Only beautiful women with exquisite skin and figures are accepted. They learn
how to manage luxurious households, how to deal with mistresses, how to order
at the finest restaurants, how to listen sympathetically to their men, etc.
etc. When they are ready to graduate, the school also provides discreet
matchmaking services at the expense of the billionaires who want elegant,
well-trained, docile wives.
The effect of what
women want in men is probably important to the construction of contemporary
masculine identities. Fall semester of 2010, our Asian Studies graduate seminar
did a sociological study of 40 consumers of Korean popular culture among the
residents of southern California.

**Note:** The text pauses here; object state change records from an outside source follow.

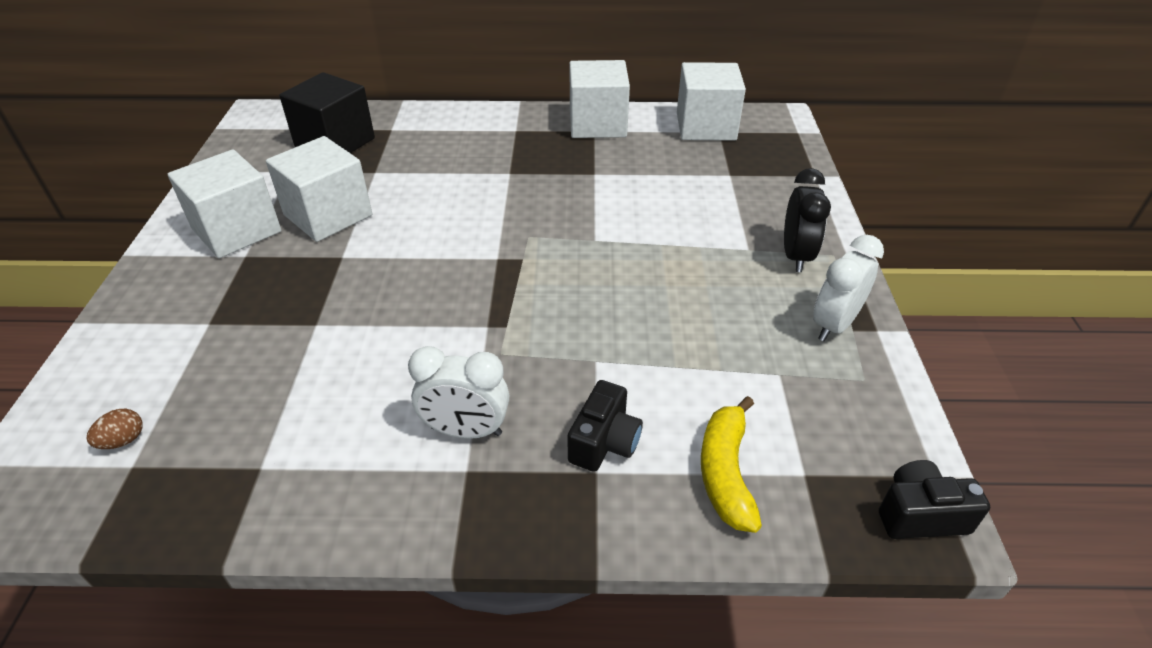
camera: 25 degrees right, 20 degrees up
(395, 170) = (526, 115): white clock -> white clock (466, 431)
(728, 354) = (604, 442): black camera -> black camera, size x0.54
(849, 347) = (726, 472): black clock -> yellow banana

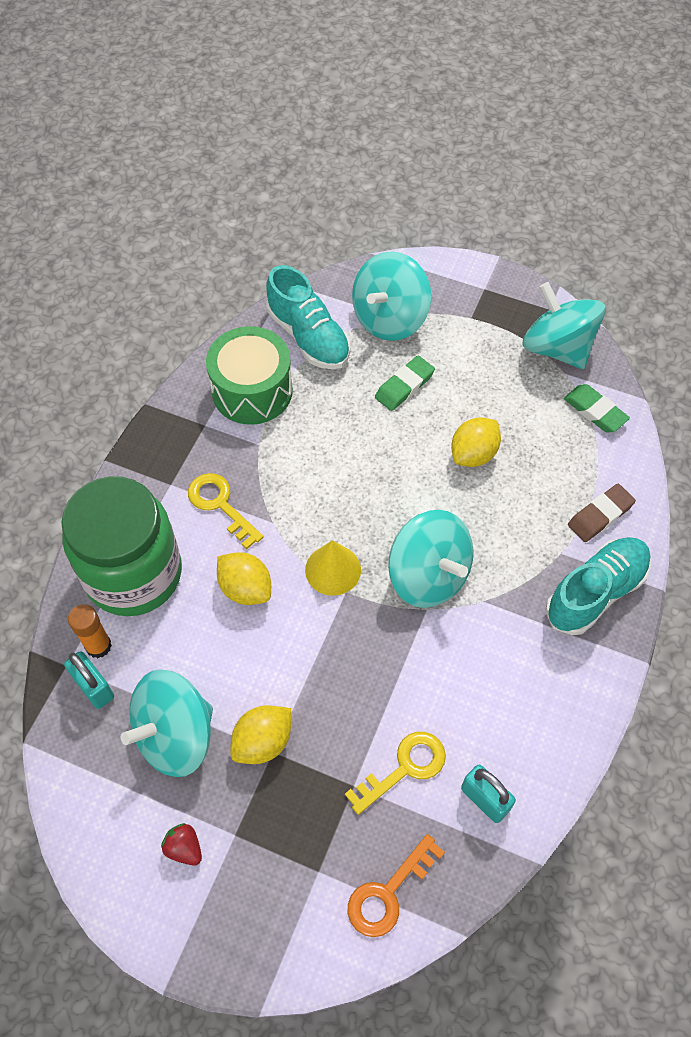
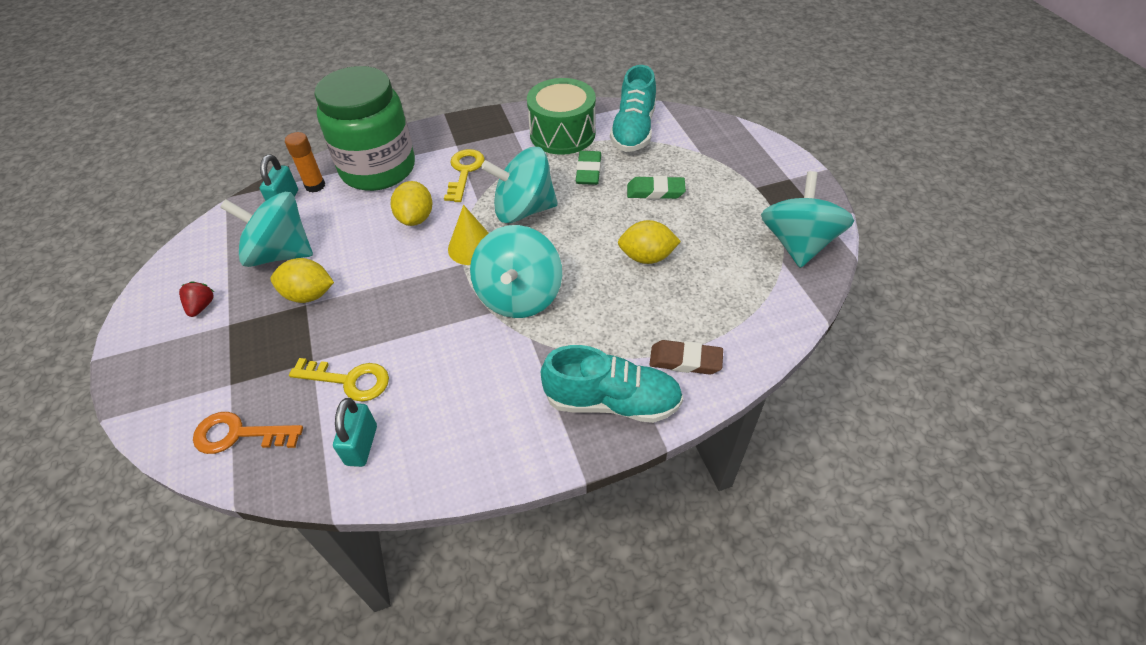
camera: 50 degrees right, 10 degrees down
(390, 318) = (698, 153): turquoise spinning top -> turquoise spinning top (523, 209)
(595, 411) = (773, 299): green eraser -> green eraser (588, 171)

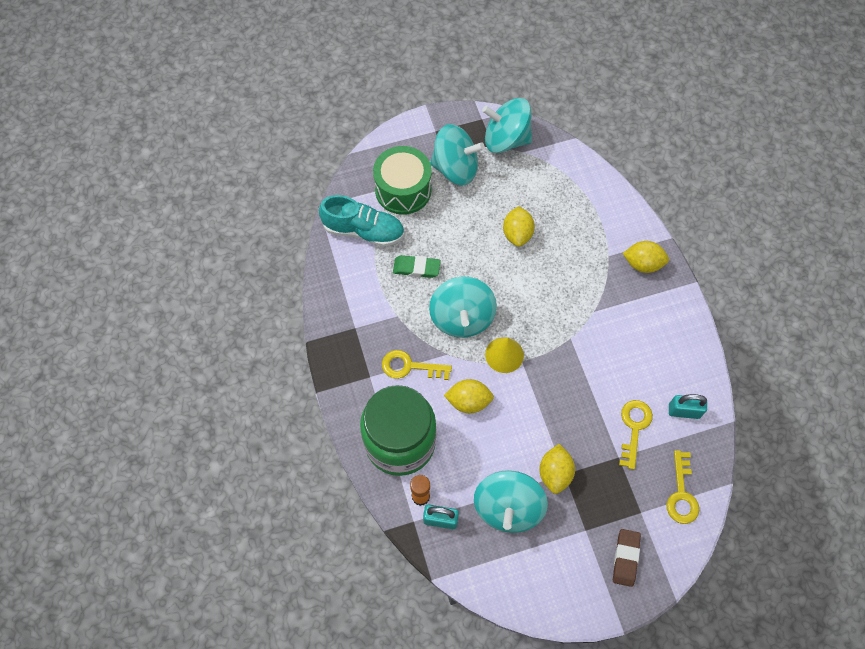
camera: 90 degrees left, 15 degrees up
(201, 306) = (567, 558): red strawberry -> none
(238, 434) = (681, 494): orange key -> yellow key
(519, 296) = (555, 319): turquoise spinning top -> turquoise spinning top (455, 168)
(562, 134) = (362, 287): green drum -> green drum (403, 190)
(612, 401) = (642, 264): turquoise shoe -> yellow lemon
(655, 191) = (445, 221): green eraser -> none
(685, 360) = (609, 220): brown eraser -> brown eraser (625, 558)

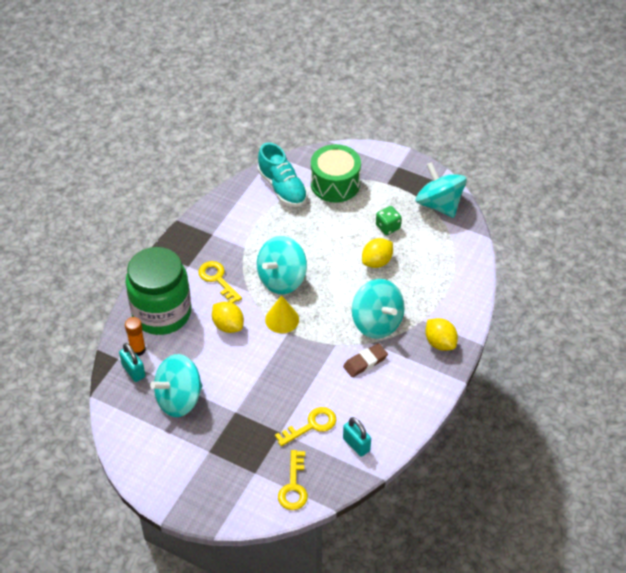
camera: 45 degrees right, 15 degrees down
(416, 268) = (288, 232): green eraser -> none
(455, 168) = (384, 196): turquoise spinning top -> turquoise spinning top (377, 322)
(490, 194) = (388, 227): none -> green dice
(555, 473) = (230, 406): yellow lemon -> none
(625, 558) = (213, 487): brown eraser -> brown eraser (365, 362)
(681, 494) = (293, 486): yellow key -> yellow key turned 45 degrees counterclockwise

One of the surprising results was that most
of them liked the K-pop stars and Korean TV dramas because they wanted to watch
the beautiful male stars. Many of these consumers, the majority of whom were Asian-American
females, espoused standards of male beauty similar to those enumerated in Song
Geng’s The Fragile Scholar and other
scholarly works about traditional Chinese masculinity among Confucian literati officials of the imperial era.
In addition to the almost effeminate beauty of the male stars, the women were
attracted to their designer clothes and affluent life-styles. Looking back on my
arguments with female friends in Taiwan when I was preparing to marry Yuni, I
realize that most of my friends objected to the fact that he was too brawny,
too dark, too unrefined, and too poor. They, too, were looking for successful
businessmen in the fragile scholar style as their ideal men. So modern women,
perhaps, are not as worried about comparing Chinese/Asian men to Westerners,
creating a quandary for the men… do they try to show up the brawny Western
devils or land a nice Chinese wife with their lily-white skin, ruby lips,
slender hips, and bulging wallets?
In conclusion, I
think that contemporary Chinese masculinity is a work in progress. Men of
different regions, different generations, and different social classes all seem
to have different ideas of what it means to be a proper man. Yet, the Confucian
ideals of filial piety and honoring one’s ancestors, at the very least through
lucrative professional accomplishments, seem to resonate among Chinese men of
all ages and social classes around the world. The Taoist and
Buddhist ideals in my father-in-law’s version of masculinity do not seem as
prevalent among younger men, urban men, and men of my acquaintance from
mainland China. I expect this lack of mitigating factors gives modern men more
stress and more feelings of inadequacy, especially since guilt-tripping men
about their lack of filial piety and career success is a woman’s best weapon in
the modern Chinese battle of the sexes.